**How to complete this task**.
Switch "x-axis" to "horizontal axis" throughout the listing below, and write out its lines again with nothing else changed. Leave the pictures out of your answer.

================

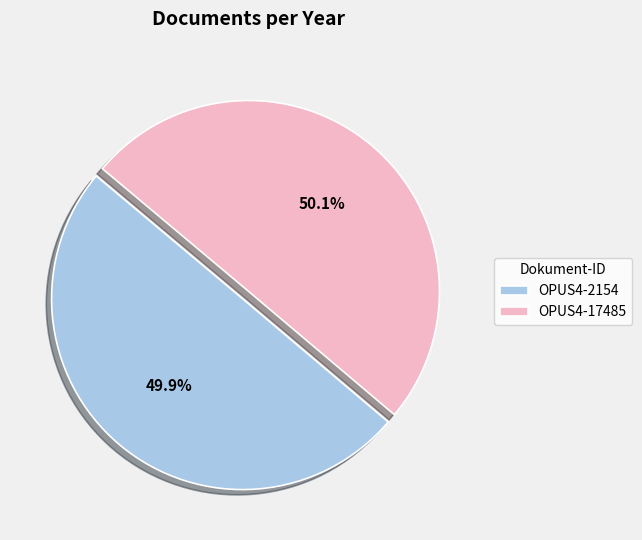

What portion of the pie excludes OPUS4-2154?

50.1%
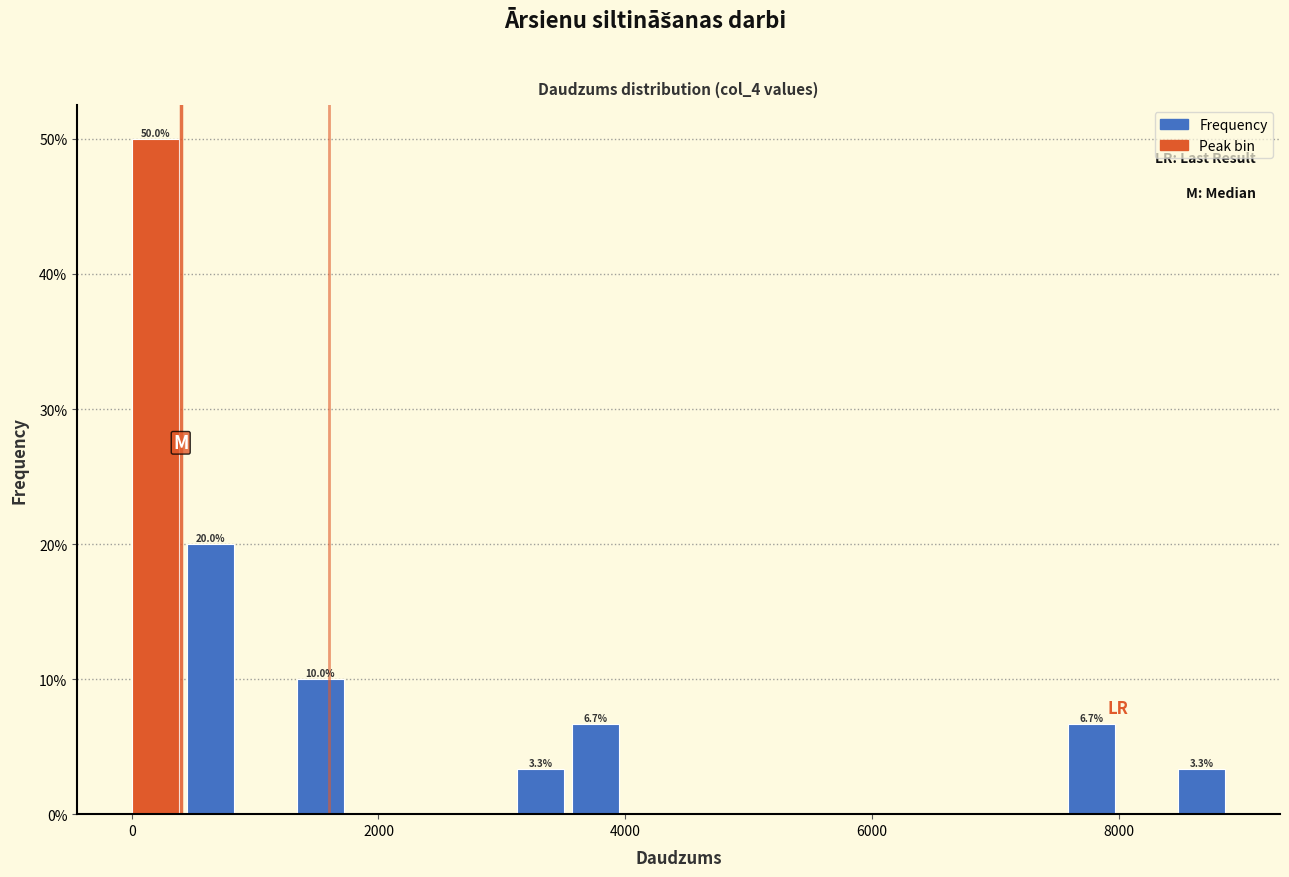

Around what value on the x-axis is the tallest bar? Give the approximate position of its centre, as read against the axis.

200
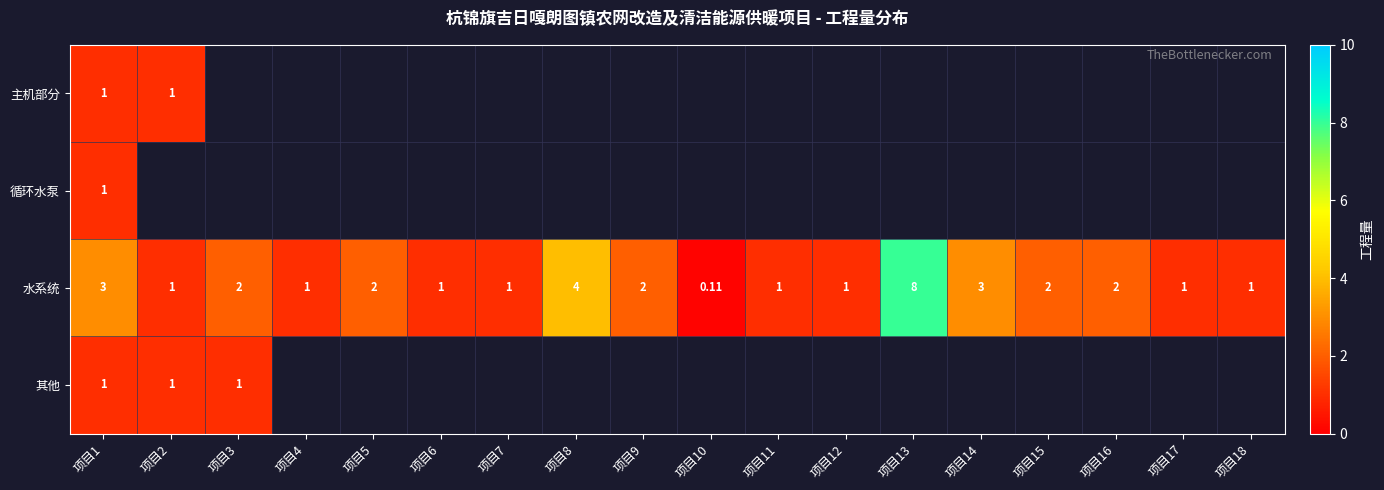

Which series changed the most between 项目6 and 项目7?

水系统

================

**Response**.
What portion of the pie excludes OPUS4-2154?

50.1%

Around what value on the horizontal axis is the tallest bar? Give the approximate position of its centre, as read against the axis.

200

Which series changed the most between 项目6 and 项目7?

水系统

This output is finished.